4. Ob eine ordentliche Kündigung mit objektiv fehlerhafter Kündigungsfrist im Regelfall als eine solche mit rechtlich zutreffender Kündigungsfrist ausgelegt werden kann, bedarf keiner abschließenden Entscheidung des Senats. Im Streitfall kann die Kündigung der Beklagten nach ihrem Inhalt und den festgestellten Begleitumständen als eine solche zum 31. Dezember 2009 ausgelegt werden.

a) Das Landesarbeitsgericht hat die Kündigungserklärung der Beklagten nicht ausgelegt, sondern ist durch Bezugnahme auf das Urteil des Arbeitsgerichts ohne nähere Begründung der Auslegungsregel des Zweiten Senats des Bundesarbeitsgerichts gefolgt, obwohl es in der Berufungsverhandlung zur Erläuterung seines Vergleichsvorschlags noch auf – vermeintlich – „unterschiedliche Entscheidungen des Bundesarbeitsgerichts“ hingewiesen hatte. Die Auslegung der atypischen Willenserklärung kann der Senat aber selbst vornehmen, weil der erforderliche Sachverhalt vollständig festgestellt und kein weiteres tatsächliches Vorbringen der Parteien zu erwarten ist (st. Rspr., vgl. nur BAG 1. September 2010 – 5 AZR 700/09 – Rn. 24 mwN, BAGE 135, 225).

b) Gegen eine Auslegung als Kündigung zum 31. Dezember 2009 spricht, dass die Kündigungserklärung ausdrücklich das Datum 30. September 2009 enthält. Damit hat die Beklagte den Wirkungszeitpunkt ihrer Willenserklärung bestimmt und grundsätzlich das Risiko der rechtlichen Zulässigkeit des Termins übernommen. Das Datum relativiert sich aber durch den Zusatz „fristgemäß zum“. Damit lässt die Kündigungserklärung erkennen, dass die Beklagte auch Wert darauf legte, die maßgebliche Kündigungsfrist einzuhalten (insoweit aA Schwarze Anm. zu BAG AP KSchG 1969 § 4 Nr. 71). Ob es der Beklagten entscheidend auf das Datum oder die Einhaltung der „richtigen“ Kündigungsfrist angekommen ist, erschließt sich aus den vom Landesarbeitsgericht durch Bezugnahme auf die erstinstanzliche Entscheidung festgestellten, außerhalb der Kündigungserklärung liegenden Begleitumständen. Diese bieten hinreichende Anhaltspunkte dafür, die Beklagte habe die Kündigung (auch) zu einem anderen Termin gewollt als (nur) zu dem im Kündigungsschreiben festgehaltenen Datum. Denn bei der Übergabe des Kündigungsschreibens wurde dem Kläger auf sein Begehr, keine außerordentliche Kündigung zu erhalten, von dem damaligen Inhaber der Beklagten versichert, er habe dies geprüft, die ordnungsgemäße Frist sei im Kündigungsschreiben benannt. Daraus ist – für den Kläger erkennbar – deutlich geworden, dass es der Beklagten wesentlich um die Einhaltung der maßgeblichen Kündigungsfrist ging und sich das in das Kündigungsschreiben aufgenommene Datum lediglich als das Ergebnis einer fehlerhaften Berechnung der zutreffenden Kündigungsfrist erweist.

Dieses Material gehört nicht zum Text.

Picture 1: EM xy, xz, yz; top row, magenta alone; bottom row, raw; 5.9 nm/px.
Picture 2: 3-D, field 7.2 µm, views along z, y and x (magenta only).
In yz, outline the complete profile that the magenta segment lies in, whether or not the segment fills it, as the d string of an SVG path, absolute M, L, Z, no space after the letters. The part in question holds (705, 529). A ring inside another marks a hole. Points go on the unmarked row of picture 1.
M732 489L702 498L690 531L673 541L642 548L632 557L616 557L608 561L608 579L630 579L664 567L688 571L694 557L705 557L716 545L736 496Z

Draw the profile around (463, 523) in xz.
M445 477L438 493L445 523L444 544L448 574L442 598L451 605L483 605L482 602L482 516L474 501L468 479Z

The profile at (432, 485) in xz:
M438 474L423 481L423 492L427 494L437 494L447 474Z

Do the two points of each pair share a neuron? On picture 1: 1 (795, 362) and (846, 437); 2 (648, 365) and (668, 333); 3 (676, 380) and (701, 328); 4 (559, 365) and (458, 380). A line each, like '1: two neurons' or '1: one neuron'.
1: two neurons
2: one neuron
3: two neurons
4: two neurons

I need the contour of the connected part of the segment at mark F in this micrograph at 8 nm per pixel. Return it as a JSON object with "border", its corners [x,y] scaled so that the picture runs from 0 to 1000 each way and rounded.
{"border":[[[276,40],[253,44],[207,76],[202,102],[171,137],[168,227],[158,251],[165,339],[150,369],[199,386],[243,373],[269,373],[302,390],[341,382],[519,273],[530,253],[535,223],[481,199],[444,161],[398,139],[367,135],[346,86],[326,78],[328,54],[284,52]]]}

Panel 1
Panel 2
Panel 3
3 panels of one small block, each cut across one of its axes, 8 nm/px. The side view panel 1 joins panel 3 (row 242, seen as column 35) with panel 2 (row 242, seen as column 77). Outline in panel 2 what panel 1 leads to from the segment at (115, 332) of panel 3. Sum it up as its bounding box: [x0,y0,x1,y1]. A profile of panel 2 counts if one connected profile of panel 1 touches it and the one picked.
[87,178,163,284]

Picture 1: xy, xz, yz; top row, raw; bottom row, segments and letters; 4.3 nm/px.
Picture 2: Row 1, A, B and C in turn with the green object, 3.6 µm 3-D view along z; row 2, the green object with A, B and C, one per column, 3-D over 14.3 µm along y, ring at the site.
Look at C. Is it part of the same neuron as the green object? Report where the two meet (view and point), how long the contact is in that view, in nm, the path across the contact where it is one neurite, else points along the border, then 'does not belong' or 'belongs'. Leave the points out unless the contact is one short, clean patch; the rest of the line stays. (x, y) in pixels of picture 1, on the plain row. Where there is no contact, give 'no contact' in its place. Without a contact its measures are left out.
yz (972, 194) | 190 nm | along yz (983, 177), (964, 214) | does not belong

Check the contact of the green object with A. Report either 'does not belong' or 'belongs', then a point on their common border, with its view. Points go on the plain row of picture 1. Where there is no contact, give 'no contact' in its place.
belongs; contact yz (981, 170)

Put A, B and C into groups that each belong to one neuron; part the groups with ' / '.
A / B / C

c) Einer Auslegung der Kündigungserklärung als Kündigung zum 31. Dezember 2009 steht das Bestimmtheitsgebot nicht entgegen. Danach muss sich aus der Kündigungserklärung ergeben, zu welchem Zeitpunkt das Arbeitsverhältnis beendet werden soll (BAG 15. Dezember 2005 – 2 AZR 148/05 – Rn. 24, BAGE 116, 336), ohne dass der Arbeitnehmer darüber rätseln muss, zu welchem anderen als in der Kündigungserklärung genannten Termin der Arbeitgeber die Kündigung gewollt haben könnte (BAG 1. September 2010 – 5 AZR 700/09 – Rn. 27, BAGE 135, 225). Dem genügt die Kündigung der Beklagten. Sie enthält nicht nur ein bestimmtes Datum, sondern den Zusatz „fristgemäß zum“. Nachdem zwischen den Parteien außer Streit steht, dass für ihr Arbeitsverhältnis keine anderen als die gesetzlichen Kündigungsfristen gelten, kann der Kläger anhand von § 622 Abs. 2 Satz 1 BGB in einem einfachen Rechenschritt die maßgebliche Kündigungsfrist selbst berechnen, ohne dass er von § 622 Abs. 2 Satz 2 BGB in die Irre geführt werden könnte.